#### Tasks for this exercise:
[a] In the Dusk Town Hall summary, what does the name DuskDS stand for?
[b] Continue the Dusk Town Hall summary from where it stops.

Dusk Town Hall: Episode 1 w/ Emanuele & Hein

This week’s Town Hall opened with a deep dive into DuskDS, the Rusk upgrade, and how this final update prepares the network for the full launch of DuskEVM. Both Ema and Hein walked through the broader architectural strategy, why Dusk shifted toward a modular L1/L2 design, and how Hedger extends Dusk’s privacy guarantees into the EVM world.

Below is a clear breakdown of the key points discussed :backhand_index_pointing_down:

1. The Rusk Upgrade

  • This is the last major update required on DuskDS before DuskEVM mainnet.
  • It introduces BLOB transaction processing, which ensures no further DuskDS upgrades are needed pre-launch.
  • The upgrade brings significant network improvements and aligns the L1 with everything the L2 requires.

2. Why DuskDS & DuskEVM Exist

DuskDS

  • Stands for Data Availability & Settlement.
  • Functions as Dusk’s L1, built with:
    • Full Privacy
    • Compliance baked in
  • DuskDS has been live on mainnet for over a year and performs excellently, but the custom stack made onboarding external developers difficult.

Why an EVM Layer Was Needed

  • Nearly all liquidity, tooling, and developer familiarity exist in the EVM ecosystem.
  • To unlock interoperability and attract the types of builders/partners Dusk works with, the team repurposed the L1 into a modular base for multiple L2s.
  • Result: DuskEVM, an EVM-equivalent execution layer that settles on DuskDS.
  • This design is the first of its kind: an EVM L2 settling on a non-EVM privacy L1.

4. Extending Privacy to the EVM: Hedger

Hedger, Dusk’s confidential transaction system for the EVM:

  • Hedger is an evolution of Zedger but designed for EVM.
  • It operates like a privacy-preserving module with compliance built-in.
  • Supports:
    • Native DUSK
    • ERC-20s
    • Dusk’s RWA token standard
  • Includes swapping and orderbook support
  • This enables:
    • Private trading
    • Private payments
    • Private RWA transfers
  • Dusk is extending industry-standard RWA token formats with privacy + compliance, something no other ecosystem currently provides.

Q1: Will hardware wallets be able to support natively issued securities on Dusk?

Yes. Hardware wallets can already support natively issued assets on Dusk.

Because these assets live on DuskEVM, they automatically inherit full EVM tooling compatibility. This means existing hardware wallets and signing devices work out of the box with tokens, securities, and smart-contract interactions issued on DuskEVM.

Q2: How easy or complex would it be for institutions or builders to spin up their own L2 settling on DuskDS?

Spinning up an additional L2 on Dusk is extremely easy.

#### Source data:
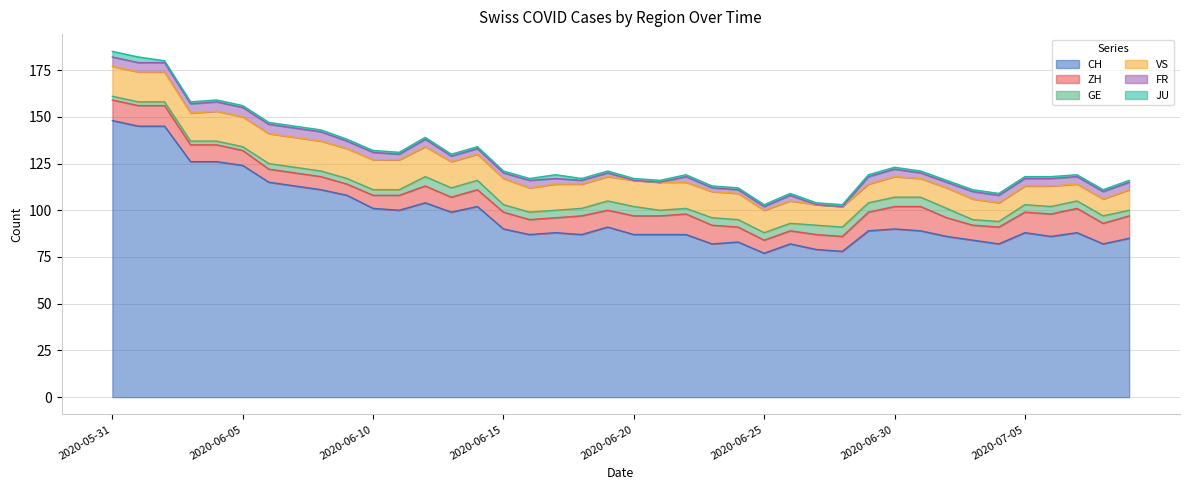

In JU, how many points are higher than both neighbors (excluding endpoints)?

1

#### Replies:
[a] Data Availability & Settlement.

[b]
Dusk’s architecture is intentionally modular:

  • Any new L2 can reuse the same settlement and data availability layer (DuskDS).
  • The setup is highly configurable, institutions can choose their own relayer or sequencer rules, run permissioned or permissionless environments, and tailor parameters to their operational or regulatory needs.
  • As long as the L2 respects the core requirements (like BLOB transaction formats), it can be adapted freely.

While this isn’t the primary focus of Dusk’s roadmap, the ability to deploy multiple specialized L2s is a natural side effect of the modular design.

Q3: To what extent do we expect other licensed exchanges to support DuskEVM?

Support from other licensed exchanges is expected to grow.

Dusk already has strong partnerships with regulated trading platforms like NPEX and 21X, with more venues set to be announced.

But the strategic horizon goes further:

Dusk’s architecture, regulatory alignment, and settlement design open the door for the network itself to hold licenses in the future. Instead of relying exclusively on external exchanges to support DuskEVM, the long-term trajectory includes the possibility of Dusk becoming a licensed venue in its own right.

Q4: What are Dusk’s biggest advantages after seven years of research and development?

Dusk’s biggest advantages come from building a modular stack specifically designed for RWAs, privacy, and compliance. Instead of bolting these features on afterward, the entire architecture was designed from day one with these requirements in mind.

Key advantages:

  1. A purpose-built modular stack: The infrastructure was engineered explicitly for regulated markets, privacy-preserving payments, and compliant tokenization.

  2. Flexibility without losing structure: The system is extremely flexible, partners can tune execution layers, run permissioned or permissionless environments, or configure their own sequencing rules. But it remains canonical as long as it follows the core settlement format (BLOB transactions), so everything stays interoperable.

  3. Alignment with real regulatory frameworks: Dusk’s architecture reflects real financial regulations, making it one of the few L1/L2 ecosystems ready for legally compliant, high-value asset flows.

Q5: What happens if EVM transactions don’t fit into a single BLOB on the L1?

If a batch of EVM transactions exceeds the size of one BLOB, the system simply creates additional BLOBs. BLOBs are produced on a fixed interval (currently ~7 minutes), and within each interval the batcher takes as much as fits into one BLOB, then rolls the remainder into the next one.

The protocol can generate multiple BLOBs per interval, up to around six with current parameters, and can scale further if needed. This ensures high throughput without congestion.


Listen to the recording: https://x.com/i/spaces/1BdxYZRovvXKX?s=20

Have more questions? Drop them is the Dusk Community

See you next week!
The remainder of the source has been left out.